• Preisträgerin Elsbeth Maag zusammen mit Laudator Adrian Scherrer.  (Corinne Hanselmann)

«Mundart schreiben ist schwierig»

Anfang Mai erhielt die Buchser Lyrikerin Elsbeth Maag den mit 15 000 Franken dotierten Anerkennungspreis der St. Galler Kulturstiftung. Sie wurde für ihr «energiegeladenes, lustvolles und stetes künstlerisches und kulturelles Wirken» ausgezeichnet, wie es in der Laudatio hiess.

Von Mirjam Kaiser

Anfang Mai haben Sie im Krempel in Buchs einen St. Galler Kulturpreis erhalten. Wie haben Sie davon erfahren?
Elsbeth Maag: Schriftlich. Anfang Oktober habe ich einen Brief von der St. Gallischen Kulturstiftung erhalten. Darin wurde mir mitgeteilt, der Stiftungsrat habe beschlossen, mir für das künstlerische Schaffen als Lyrikerin einen Anerkennungspreis zu verleihen. Mich hat’s fast umgehauen. Ich musste mein Glück aber ein halbes Jahr lang geheim halten. Erst als die Medien durch die Kulturstiftung die Namen der drei Preisgewinner erfahren hatten und sofort publizierten, durfte auch ich die frohe Botschaft weitergeben.

Was bedeutet Ihnen dieser Preis?
Einen Preis zu gewinnen, ist immer schön. Dass diese wertvolle Auszeichnung nun auch der Gattung Lyrik zugesprochen wird, freut mich besonders. Die Lyrik ist ja eher ein Stiefkind der Literatur. Und jetzt diese Würdigung – das freut mich schon sehr.

Sie arbeiten mit Musiker, Malern, Theatern, Fotografen, Köchen und Architekten zusammen. Welches ist Ihrer Meinung nach die spannendste Mischung? Und warum?
Es kommt immer auf das Projekt an, nicht auf den Künstlerberuf. Und auf die Person, die dahintersteht. Es muss irgendwo einen gemeinsamen Nenner geben. Sonst funktioniert es wohl nicht zufriedenstellend.

Sie schreiben sowohl Hochdeutsch als auch Dialekt. Was fasziniert Sie an der Mundart im Gegensatz zum Hochdeutschen?
Ich schreibe vor allem in der hochdeutschen Sprache. Ich mag sie im Schriftlichen. Ich kann mich kurz und prägnant ausdrücken. Mundart schreiben ist schwierig, auch das Lesen von Mundart. Dennoch glaube ich, dass sie viele Menschen berührt. Vielleicht, weil sie direkter (inniger?) ist. Hochsprache und Dialekt – es sind zwei verschiedene Ausdrucksweisen. Es gibt von Maag keinen einzigen Mundartgedichtband. Am liebsten lese ich meine Mundarttexte gleich selber (vor). Laut. Dann stimmt das «Mündliche». Oder lasse sie von einem Chor singen, wie im «Novembrig».

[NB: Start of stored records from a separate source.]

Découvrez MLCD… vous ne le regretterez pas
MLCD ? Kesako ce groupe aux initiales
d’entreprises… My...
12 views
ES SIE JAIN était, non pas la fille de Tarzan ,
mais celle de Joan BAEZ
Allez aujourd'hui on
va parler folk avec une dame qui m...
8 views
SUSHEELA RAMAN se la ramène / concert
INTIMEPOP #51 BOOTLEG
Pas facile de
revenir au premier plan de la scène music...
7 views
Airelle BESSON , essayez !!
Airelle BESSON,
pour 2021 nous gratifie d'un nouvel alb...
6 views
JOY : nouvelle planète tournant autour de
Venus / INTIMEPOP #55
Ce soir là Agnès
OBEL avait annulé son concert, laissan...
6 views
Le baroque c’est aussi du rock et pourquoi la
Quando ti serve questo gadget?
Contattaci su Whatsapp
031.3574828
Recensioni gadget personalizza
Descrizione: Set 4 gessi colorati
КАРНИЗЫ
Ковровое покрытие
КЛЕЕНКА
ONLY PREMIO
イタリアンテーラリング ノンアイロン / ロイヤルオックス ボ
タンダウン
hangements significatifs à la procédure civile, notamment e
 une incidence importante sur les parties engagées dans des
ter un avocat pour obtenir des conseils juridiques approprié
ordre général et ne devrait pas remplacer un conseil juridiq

Sie waren jahrelang Mitorganisatorin des Kultursommers Buchs und 
organisierten Lesungen, Konzerte und Ausstellungen. Hat sich dieses Engagement bezahlt gemacht?

Vor allem hoffe und glaube ich, dass es kulturell der Stadt Buchs genützt hat. Es waren interessante Jahre für die Dreiergruppe, die Macher. Persönlich habe ich viele wunderbare Menschen kennengelernt, aus mancher Begegnung ist Freundschaft geworden.

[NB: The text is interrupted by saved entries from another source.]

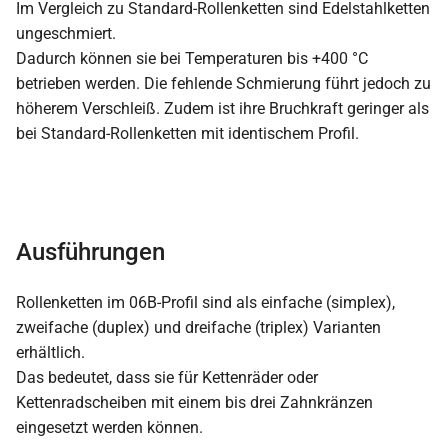
Im Vergleich zu Standard-Rollenketten sind Edelstahlketten
ungeschmiert.
Dadurch können sie bei Temperaturen bis +400 °C
betrieben werden. Die fehlende Schmierung führt jedoch zu
höherem Verschleiß. Zudem ist ihre Bruchkraft geringer als
bei Standard-Rollenketten mit identischem Profil.
Ausführungen
Rollenketten im 06B-Profil sind als einfache (simplex),
zweifache (duplex) und dreifache (triplex) Varianten
erhältlich.
Das bedeutet, dass sie für Kettenräder oder
Kettenradscheiben mit einem bis drei Zahnkränzen
eingesetzt werden können.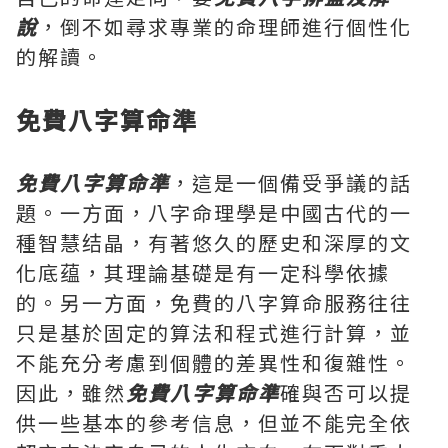
說
，倒不如尋求專業的命理師進行個性化
的解讀。
免費八字算命準
免費八字算命準
，這是一個備受爭議的話
題。一方面，八字命理學是中國古代的一
種智慧结晶，有著悠久的歷史和深厚的文
化底蕴，其理論基礎是有一定科學依據
的。另一方面，免費的八字算命服務往往
只是基於固定的算法和程式進行計算，並
不能充分考慮到個體的差異性和復雜性。
因此，雖然
免費八字算命準
確與否可以提
供一些基本的參考信息，但並不能完全依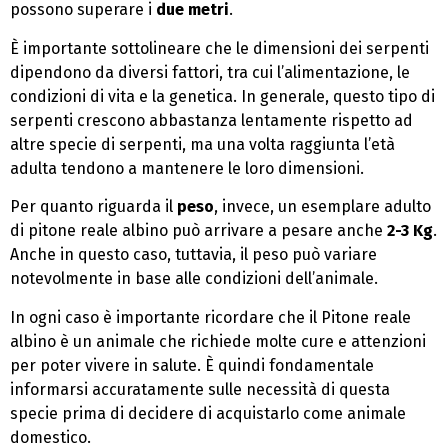
possono superare i
due metri
.
È importante sottolineare che le dimensioni dei serpenti
dipendono da diversi fattori, tra cui l’alimentazione, le
condizioni di vita e la genetica. In generale, questo tipo di
serpenti crescono abbastanza lentamente rispetto ad
altre specie di serpenti, ma una volta raggiunta l’età
adulta tendono a mantenere le loro dimensioni.
Per quanto riguarda il
peso
, invece, un esemplare adulto
di pitone reale albino può arrivare a pesare anche
2-3 Kg
.
Anche in questo caso, tuttavia, il peso può variare
notevolmente in base alle condizioni dell’animale.
In ogni caso è importante ricordare che il Pitone reale
albino è un animale che richiede molte cure e attenzioni
per poter vivere in salute. È quindi fondamentale
informarsi accuratamente sulle necessità di questa
specie prima di decidere di acquistarlo come animale
domestico.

Nun erhalten Sie den mit 15 000 Franken dotierten Kulturpreis. Wird aus dem Geld ein spezielles Projekt, beispielsweise ein Buch entstehen?
Ich denke, dass ein Teil des Preisgeldes in weitere Projekte fliessen wird. Wie ich den anderen Teil der Summe verwende, weiss ich im Moment noch nicht. Es gibt härtere Knacknüsse.

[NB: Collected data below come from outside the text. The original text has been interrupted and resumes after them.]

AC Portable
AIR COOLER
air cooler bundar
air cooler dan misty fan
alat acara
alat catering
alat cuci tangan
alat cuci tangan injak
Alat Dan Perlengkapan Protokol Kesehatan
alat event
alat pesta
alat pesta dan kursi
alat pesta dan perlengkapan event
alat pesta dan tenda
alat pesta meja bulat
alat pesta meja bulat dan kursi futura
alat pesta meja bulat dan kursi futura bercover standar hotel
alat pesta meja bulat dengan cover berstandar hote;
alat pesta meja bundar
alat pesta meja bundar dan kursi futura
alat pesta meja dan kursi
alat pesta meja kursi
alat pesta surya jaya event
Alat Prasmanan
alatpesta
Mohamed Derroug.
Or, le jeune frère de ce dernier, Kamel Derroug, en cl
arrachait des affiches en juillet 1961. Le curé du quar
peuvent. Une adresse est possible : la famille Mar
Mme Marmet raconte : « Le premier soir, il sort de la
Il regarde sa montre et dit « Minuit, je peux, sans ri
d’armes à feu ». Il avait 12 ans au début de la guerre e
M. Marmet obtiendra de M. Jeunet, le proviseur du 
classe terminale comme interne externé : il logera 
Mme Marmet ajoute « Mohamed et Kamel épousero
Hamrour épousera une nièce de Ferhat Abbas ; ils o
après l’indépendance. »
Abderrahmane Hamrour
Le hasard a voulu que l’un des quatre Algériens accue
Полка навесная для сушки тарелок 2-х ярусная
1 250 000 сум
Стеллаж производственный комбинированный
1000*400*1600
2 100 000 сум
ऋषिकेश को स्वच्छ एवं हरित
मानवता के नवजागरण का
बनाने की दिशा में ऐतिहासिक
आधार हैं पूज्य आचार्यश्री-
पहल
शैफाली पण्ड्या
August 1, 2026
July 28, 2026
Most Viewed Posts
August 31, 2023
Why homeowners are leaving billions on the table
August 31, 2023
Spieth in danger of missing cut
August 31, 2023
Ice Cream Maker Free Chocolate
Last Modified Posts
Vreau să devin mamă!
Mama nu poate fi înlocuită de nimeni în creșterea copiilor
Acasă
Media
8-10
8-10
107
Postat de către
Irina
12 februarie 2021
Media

Sie haben schon vieles erreicht. Was planen Sie noch für die Zukunft?
Ich plane ein zweites handge-fertigtes Poesie-Büchlein. Das heisst, dass alles in Handarbeit gemacht wird, sowohl das Umschlagpapier (für jedes Bändchen ein anderes Design) als auch die Buchbindung. Dabei werde ich von einer begabten Kollegin bestens unterstützt. Jedes einzelne Gedicht werde ich eigenhändig aufs Papier bringen. Das Büttenpapier, also die Buchseiten, bestelle ich bei einer Druckwerkstatt. Es sollen wiederum kleine Bijoux entstehen. Eine kleine bibliophile Auflage im Selbstverlag, die noch in diesem Jahr erscheinen wird. Weiter plane ich im Moment nicht.